Directive:
Convert the lines of every entry below into a JSON list of strings, one string per line. Skip blank lines and leave the pictures out.

Data to process:
** Begin **

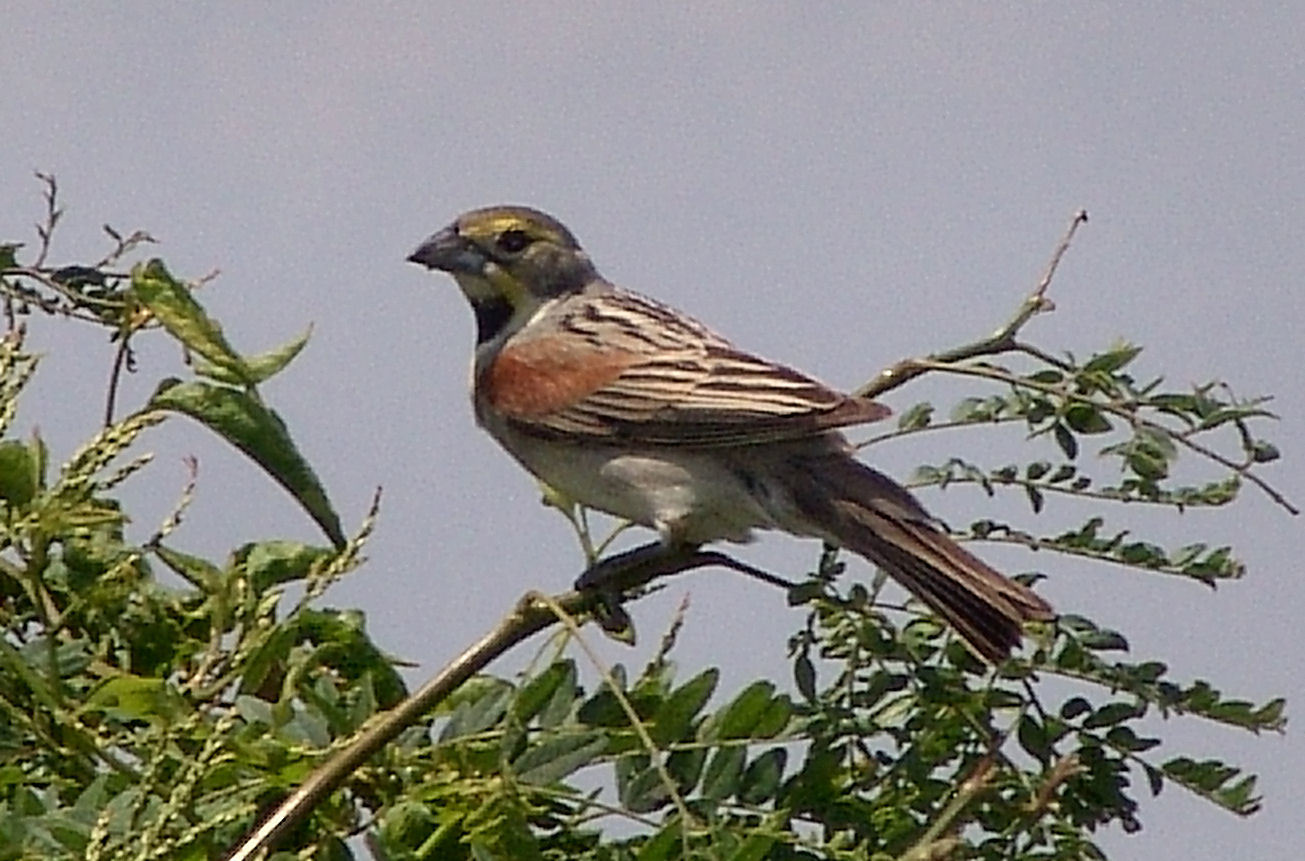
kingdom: Animalia
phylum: Chordata
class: Aves
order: Passeriformes
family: Cardinalidae
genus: Spiza
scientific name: Spiza americana
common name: Dickcissel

** End **

Answer to this problem:
[
  "kingdom: Animalia",
  "phylum: Chordata",
  "class: Aves",
  "order: Passeriformes",
  "family: Cardinalidae",
  "genus: Spiza",
  "scientific name: Spiza americana",
  "common name: Dickcissel"
]